Album Review Slaves - Acts of Fear and Love

Slaves - Acts of Fear and Love

Their tales of 2010s disillusionment are a resounding success.

Rating:

If Blur’s ‘The Great Escape’ perfectly encapsulated mid-‘90s Thatcherite Britain in all its middle-class aspirational kitsch, ‘Acts of Fear and Love’, Slaves’ third - does a decidedly similar job sifting through today’s grimy suburban rubble. ‘Magnolia’ is - after all - literally about the ubiquitous wall paint colour. “Daddy’s got a new girl / young enough to be his kid / making up for lost time / things he wishes that he did”, recalls ‘Daddy’, while opener ‘The Lives They Wished They Had’ muses on presenting our best selves online - and includes the humorous couplet “approach with caution / I’ve got my muscles to an intimidating proportion”. In short, ‘Acts of Fear and Love’ is - in the true Britpop tradition - an album that tells stories.

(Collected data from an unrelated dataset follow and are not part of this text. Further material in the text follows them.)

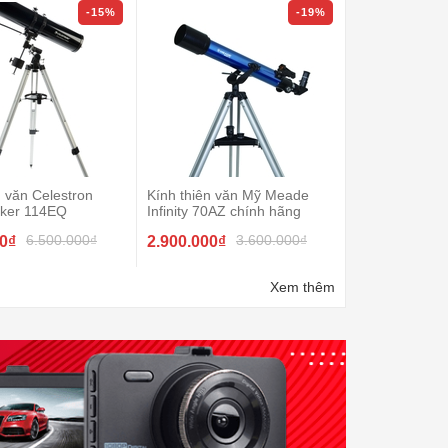
-15%
-19%
n văn Celestron
Kính thiên văn Mỹ Meade
Kính thiên văn
ker 114EQ
Infinity 70AZ chính hãng
Powerseeker 
6.500.000₫
3.600.000₫
00₫
2.900.000₫
2.200.000₫
Xem thêm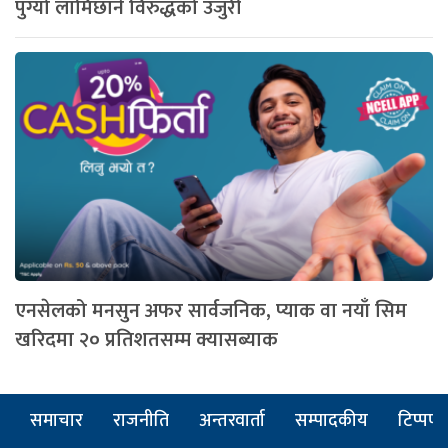
पुग्यो लामिछाने विरुद्धको उजुरी
एनसेलको मनसुन अफर सार्वजनिक, प्याक वा नयाँ सिम
खरिदमा २० प्रतिशतसम्म क्यासब्याक
समाचार
राजनीति
अन्तरवार्ता
सम्पादकीय
टिप्पणी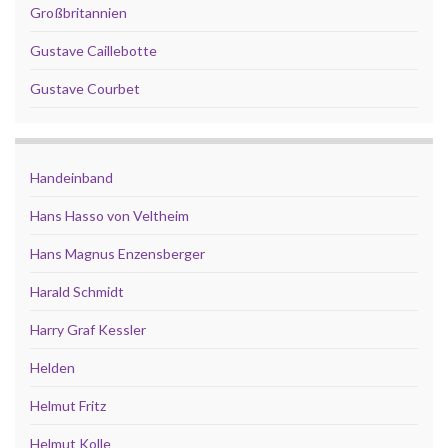
Großbritannien
Gustave Caillebotte
Gustave Courbet
Handeinband
Hans Hasso von Veltheim
Hans Magnus Enzensberger
Harald Schmidt
Harry Graf Kessler
Helden
Helmut Fritz
Helmut Kolle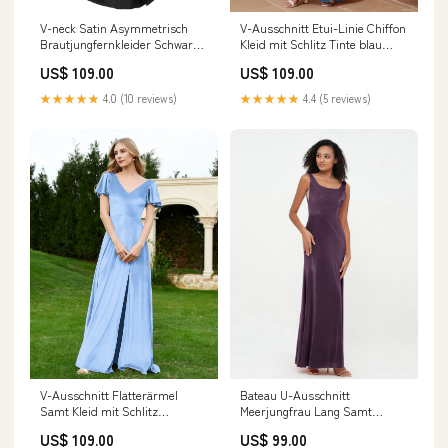
V-neck Satin Asymmetrisch
V-Ausschnitt Etui-Linie Chiffon
Brautjungfernkleider Schwarz
Kleid mit Schlitz Tinte blau
Größe:EU46
Angel
US$ 109.00
US$ 109.00
★★★★★
4.0 (10 reviews)
★★★★★
4.4 (5 reviews)
V-Ausschnitt Flatterärmel
Bateau U-Ausschnitt
Samt Kleid mit Schlitz
Meerjungfrau Lang Samt
Staubiges Blau
Kleider Pflaume BD-
US$ 109.00
US$ 99.00
Farben:Staubiges Blau
Convertible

If that doesn’t sound like the Slaves you think you know - well, quite. The pair, by now well-versed in the pummelling punk shown off on 2015 debut ‘Are You Satisfied?’ and ‘Take Control’, released the following year, have audibly broadened their horizons here, and to pleasing effect. If you think we’re leaning on some particular Essex boys a little too much, have a listen to highlight ‘Chokehold’ and tell us that “uh uh uh” backing vocal doesn’t sound familiar. There’s also a delightful Weezer-esque riff on ‘Photo Opportunity’, another of the best tracks here, Isaac Holman swapping his perpetual roar for vulnerability. “Metacognition got me hiding away,” he murmurs. “my pockets are full / but the forecast is grey.”

There are still some heavy moments, mind - ‘Bugs’ is a joyous thrash, while ‘Artificial Intelligence’ brims with doomy grunge. The closing title track, meanwhile, is a masterclass in tension, the sprawling, layered textures contrasting well with Isaac’s spoken-word.

After releasing two albums in such quick succession, ‘Acts of Fear and Love’ was probably the first chance Slaves had to try anything different. And by keeping enough of the old - and allowing themselves the space to go a little heart-on-sleeve - their tales of 2010s disillusionment are a resounding success.